== YOUR TASK ==
Read through the listing below, and copy every line where the string "events" appears.

== INFORMATION PROVIDED ==
_____
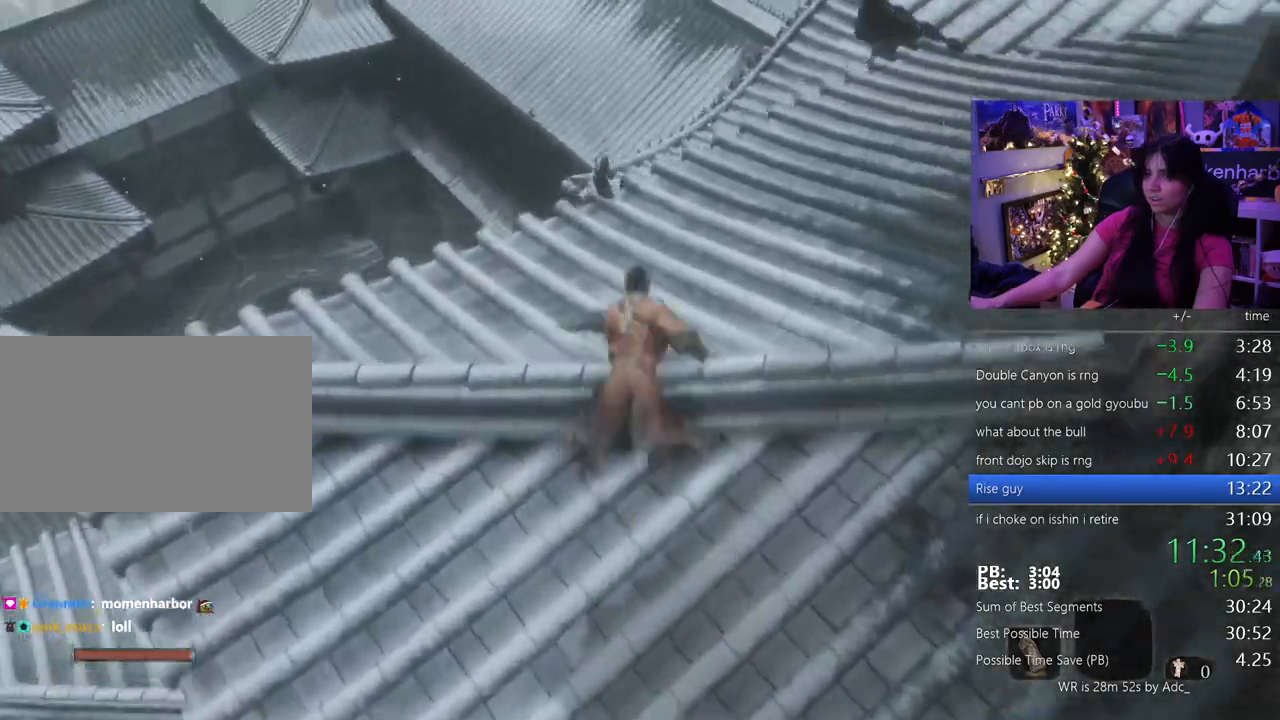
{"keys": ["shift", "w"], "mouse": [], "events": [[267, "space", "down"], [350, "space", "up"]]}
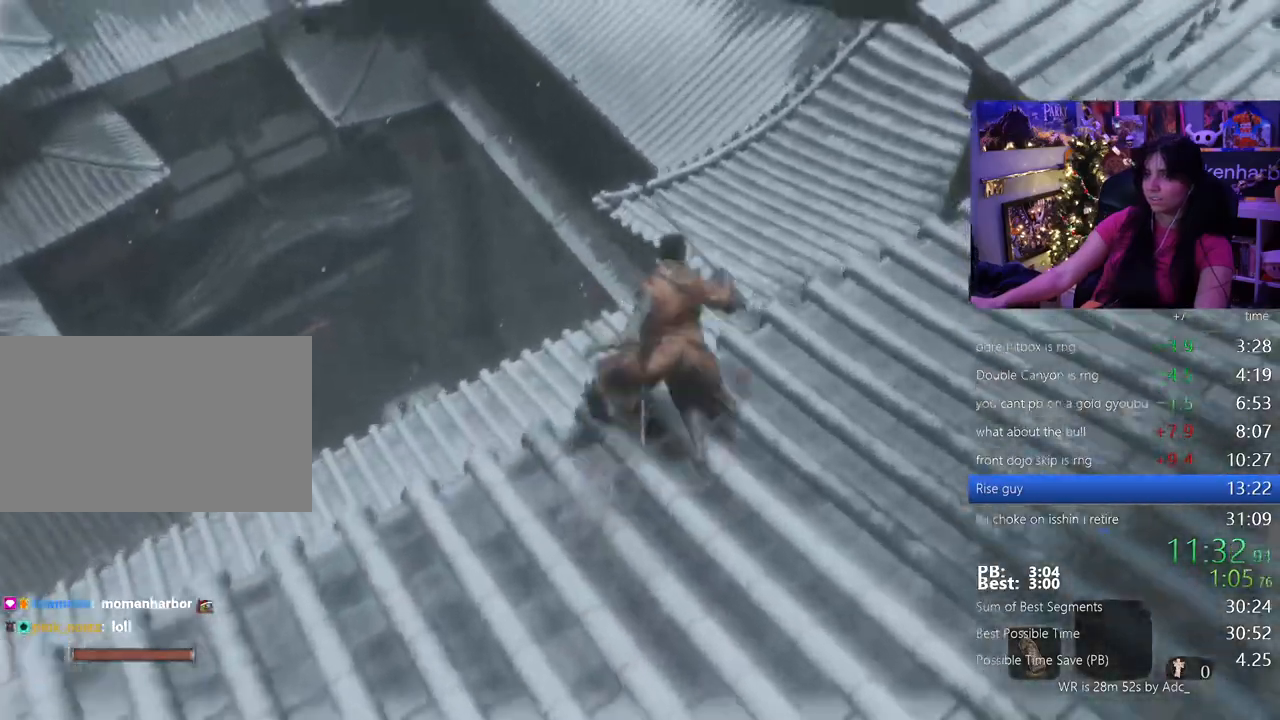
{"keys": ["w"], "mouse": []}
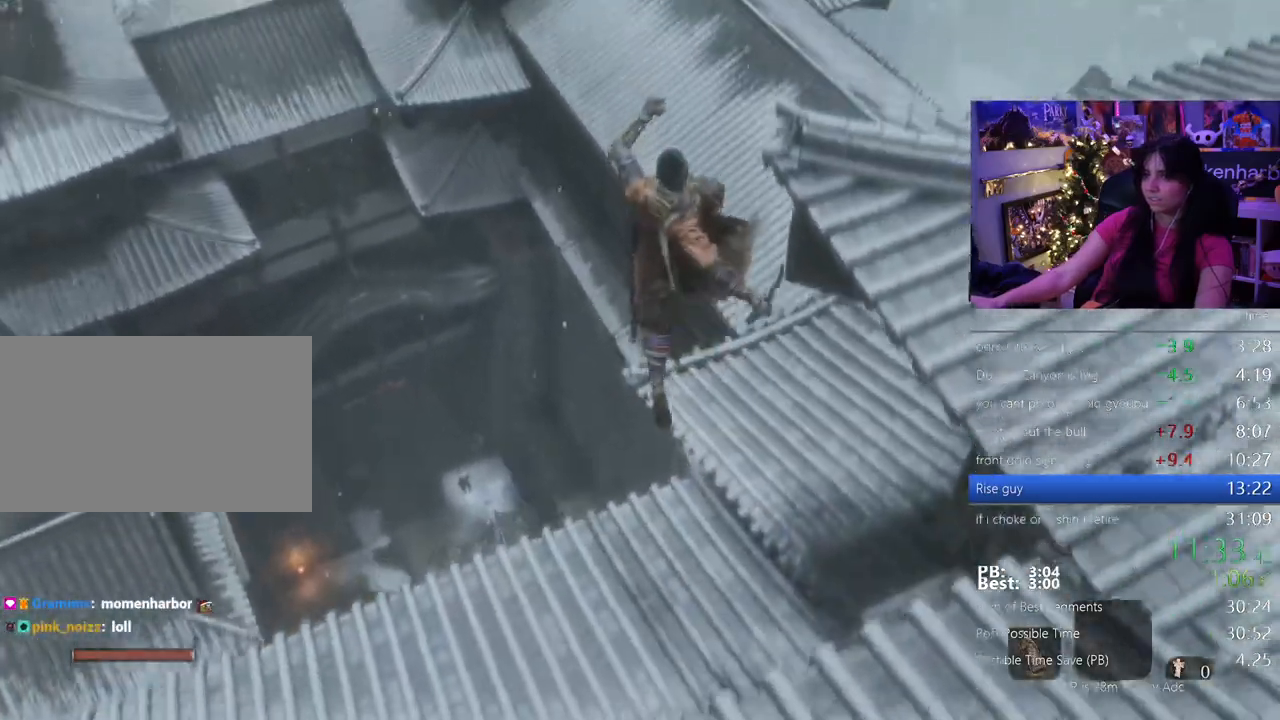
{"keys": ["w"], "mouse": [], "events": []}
_____
== OUTPUT BELOW ==
{"keys": ["shift", "w"], "mouse": [], "events": [[267, "space", "down"], [350, "space", "up"]]}
{"keys": ["w"], "mouse": [], "events": []}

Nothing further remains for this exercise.